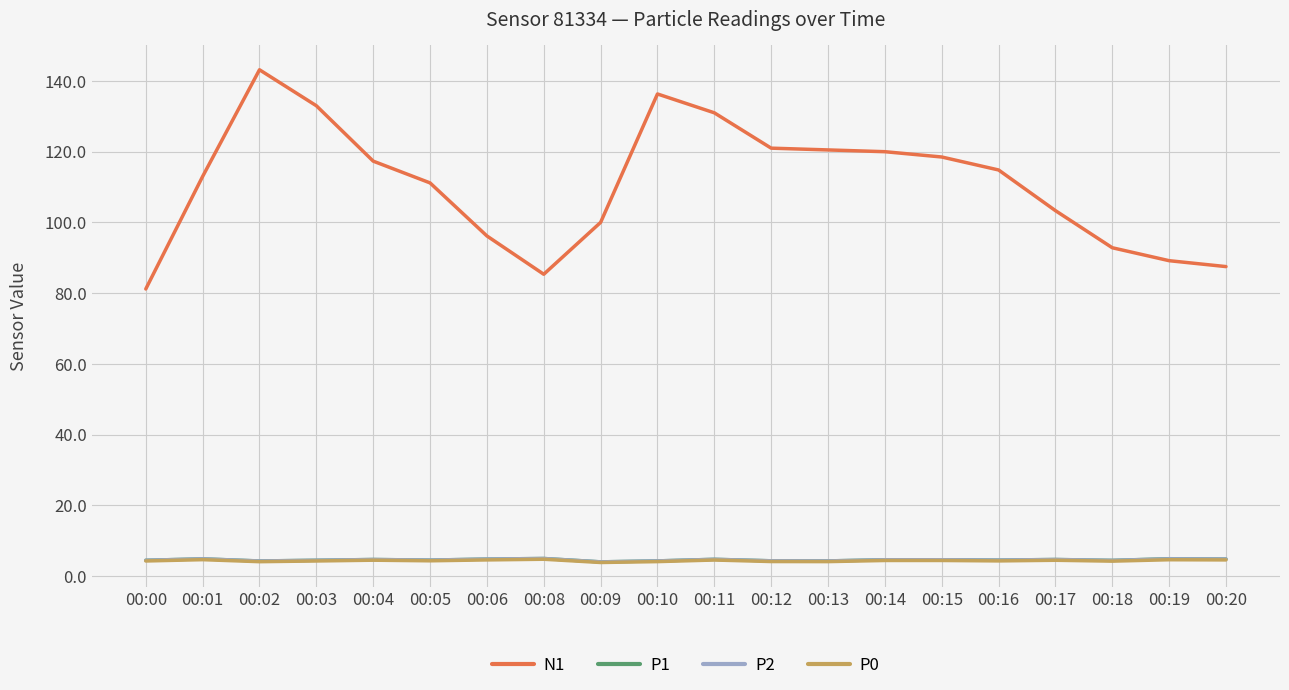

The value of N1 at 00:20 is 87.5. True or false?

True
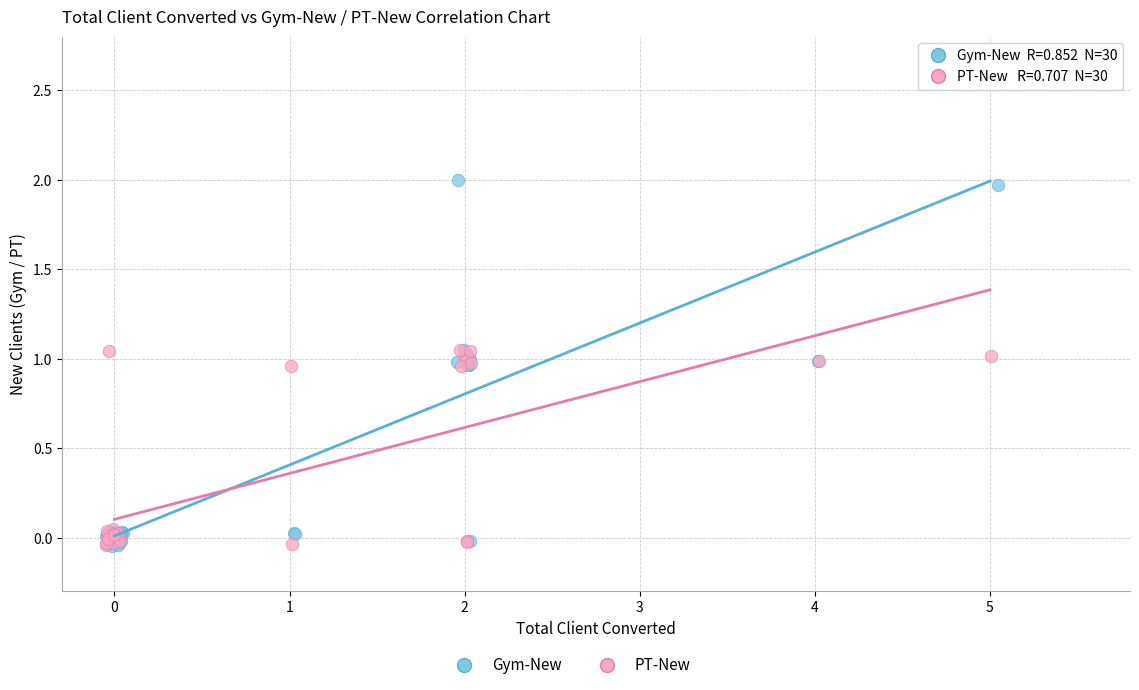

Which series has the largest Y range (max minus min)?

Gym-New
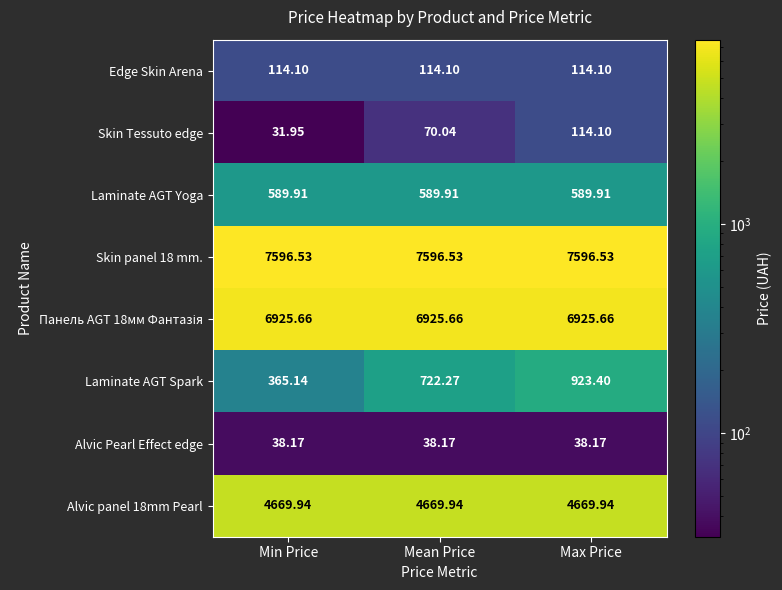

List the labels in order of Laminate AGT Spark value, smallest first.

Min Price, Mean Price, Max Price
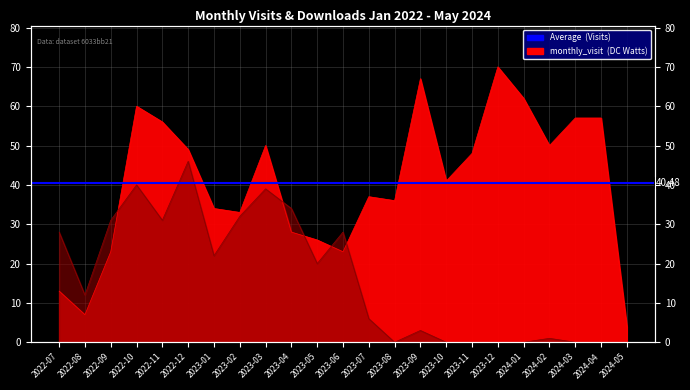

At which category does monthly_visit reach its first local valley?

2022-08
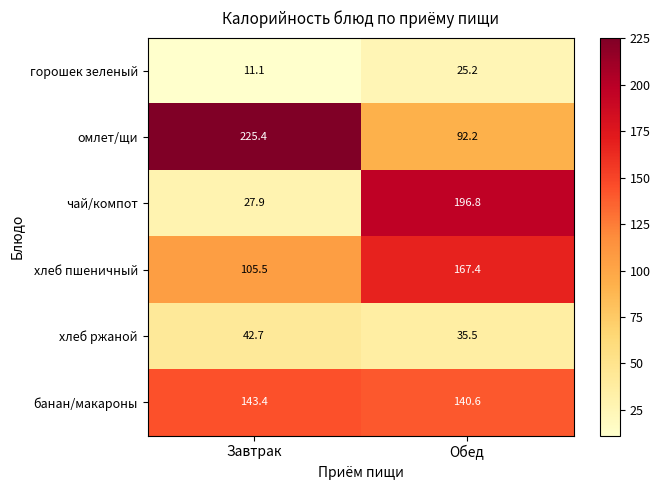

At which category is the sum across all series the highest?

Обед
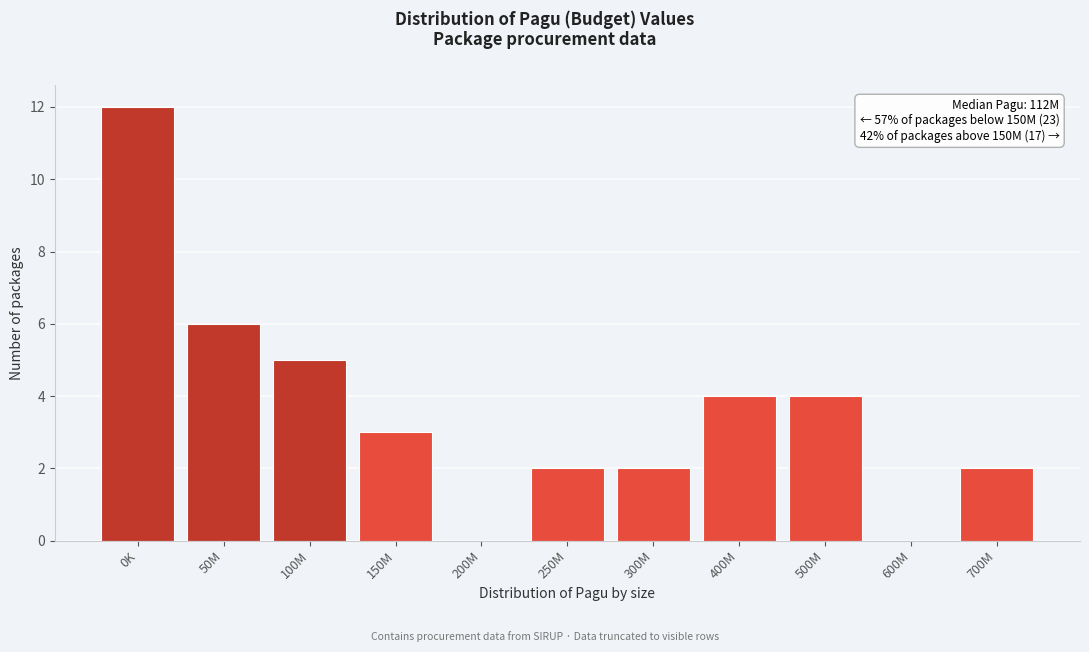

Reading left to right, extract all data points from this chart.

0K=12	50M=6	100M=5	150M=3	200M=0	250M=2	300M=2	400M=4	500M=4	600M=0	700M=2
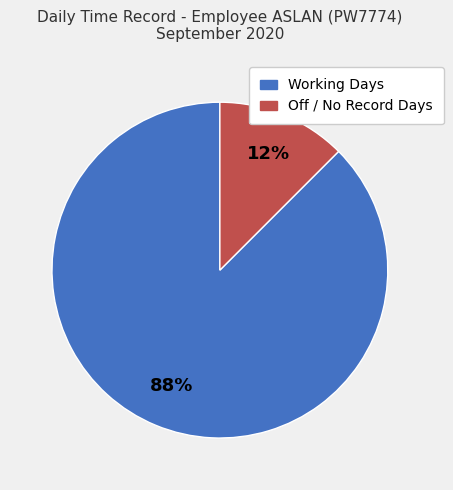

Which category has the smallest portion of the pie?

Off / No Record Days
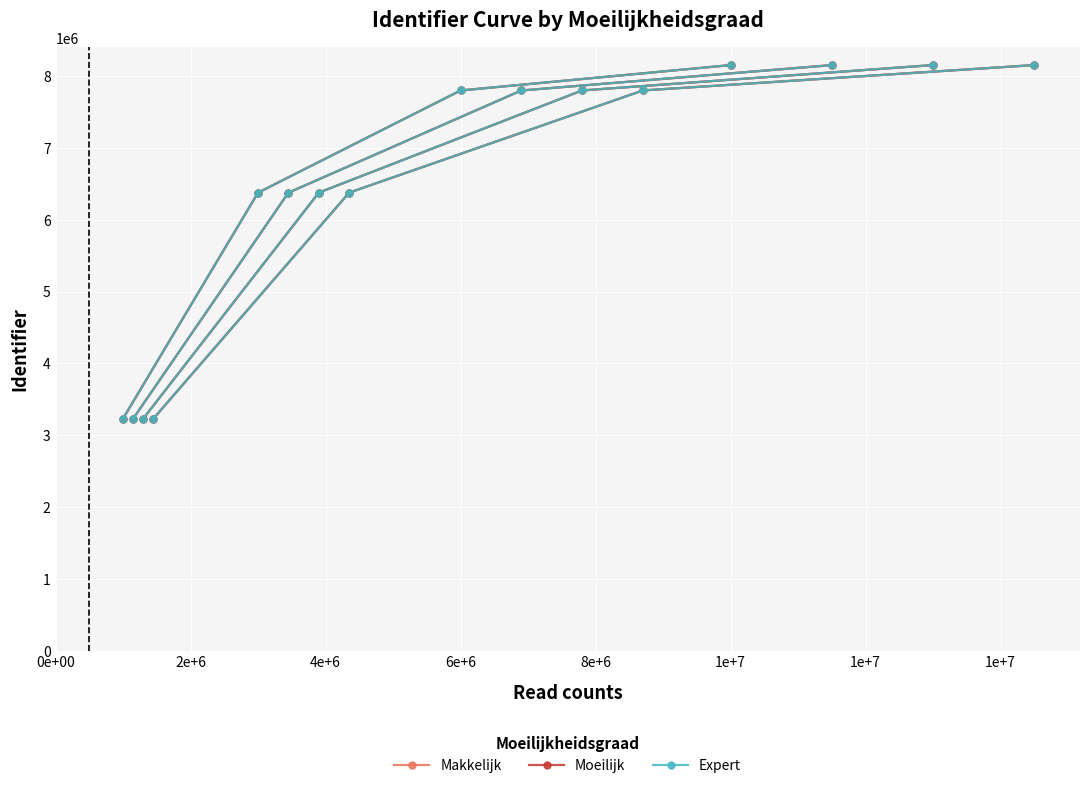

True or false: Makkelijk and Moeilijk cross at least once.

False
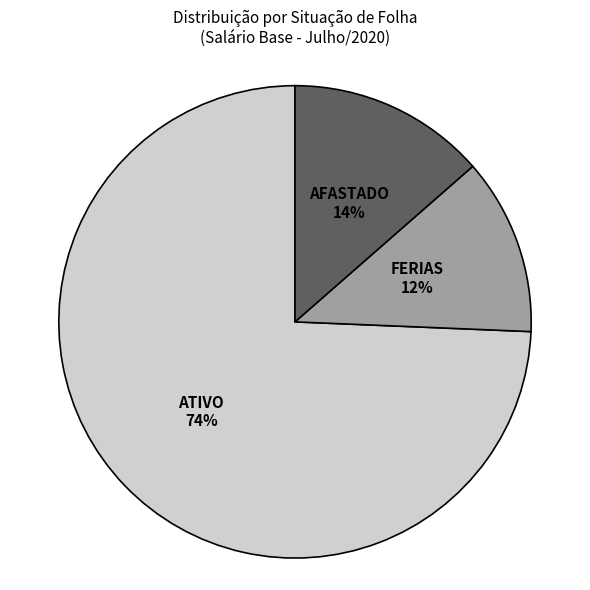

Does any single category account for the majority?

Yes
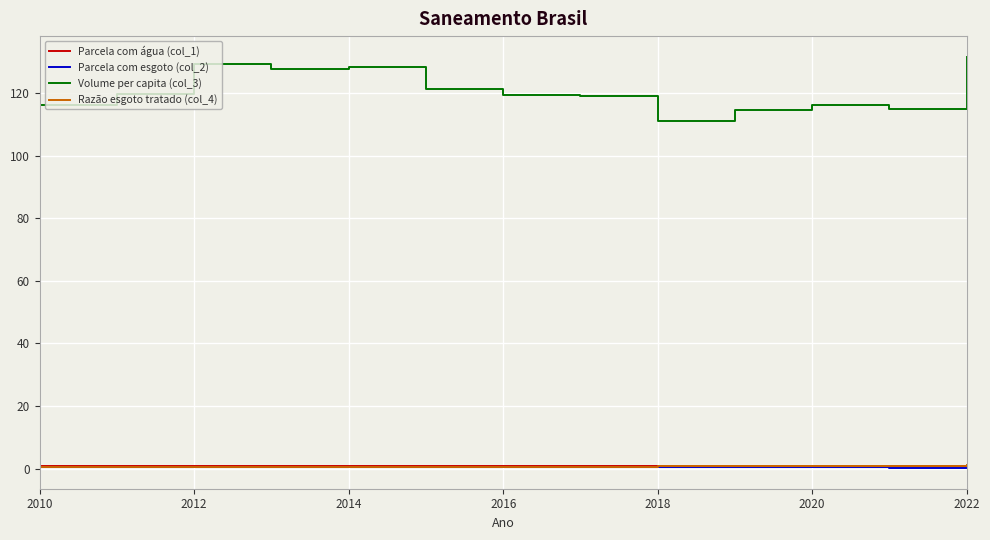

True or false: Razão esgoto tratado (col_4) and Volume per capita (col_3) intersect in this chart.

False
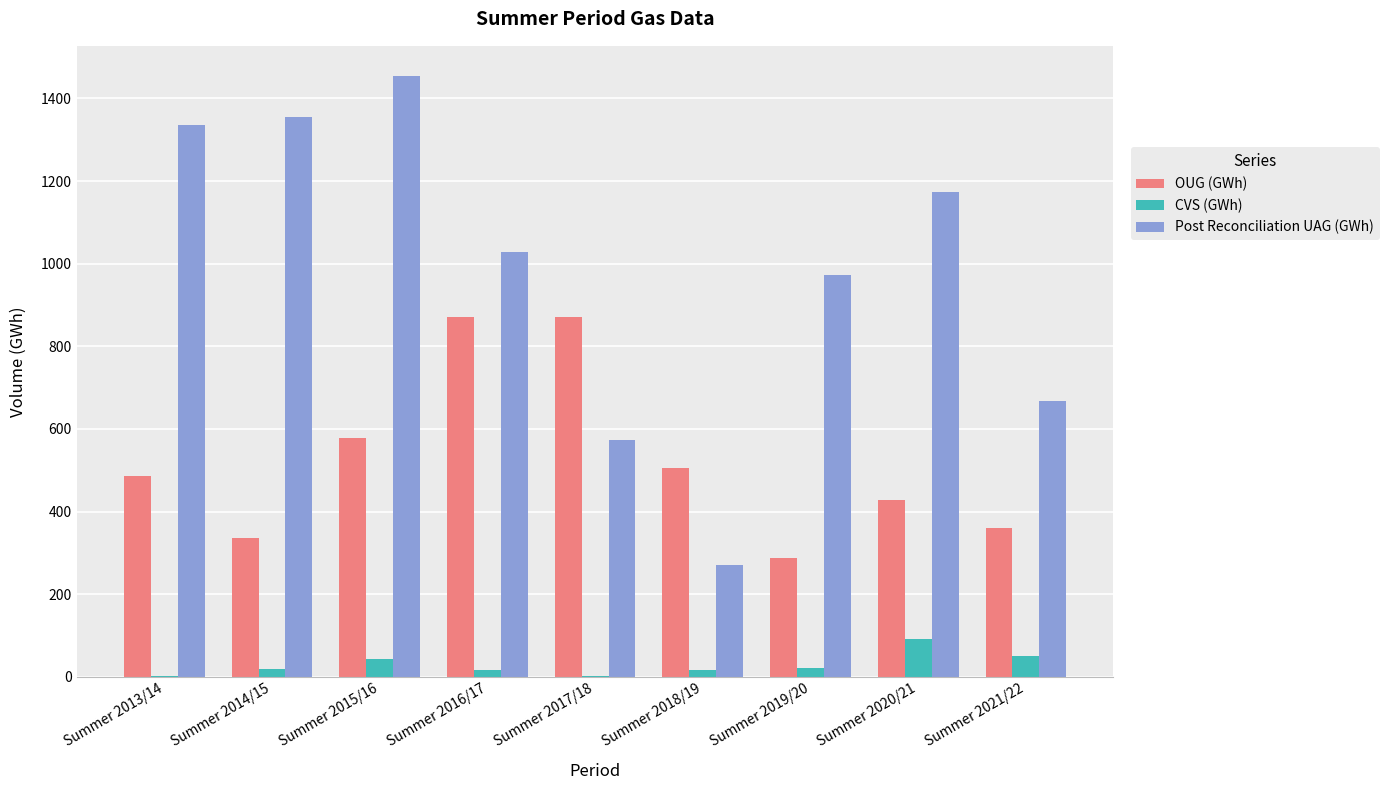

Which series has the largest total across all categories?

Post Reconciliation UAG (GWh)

● **What to work on**
Return the lines of the records above from the line containing "Min Price, Mean Price, Max Price" through the line containing "Reading left to", copying them unchanged and including both of those lines. Leave the pictures out of your answer.

● **Exercise answer**
Min Price, Mean Price, Max Price

At which category does monthly_visit reach its first local valley?

2022-08

At which category is the sum across all series the highest?

Обед

Reading left to right, extract all data points from this chart.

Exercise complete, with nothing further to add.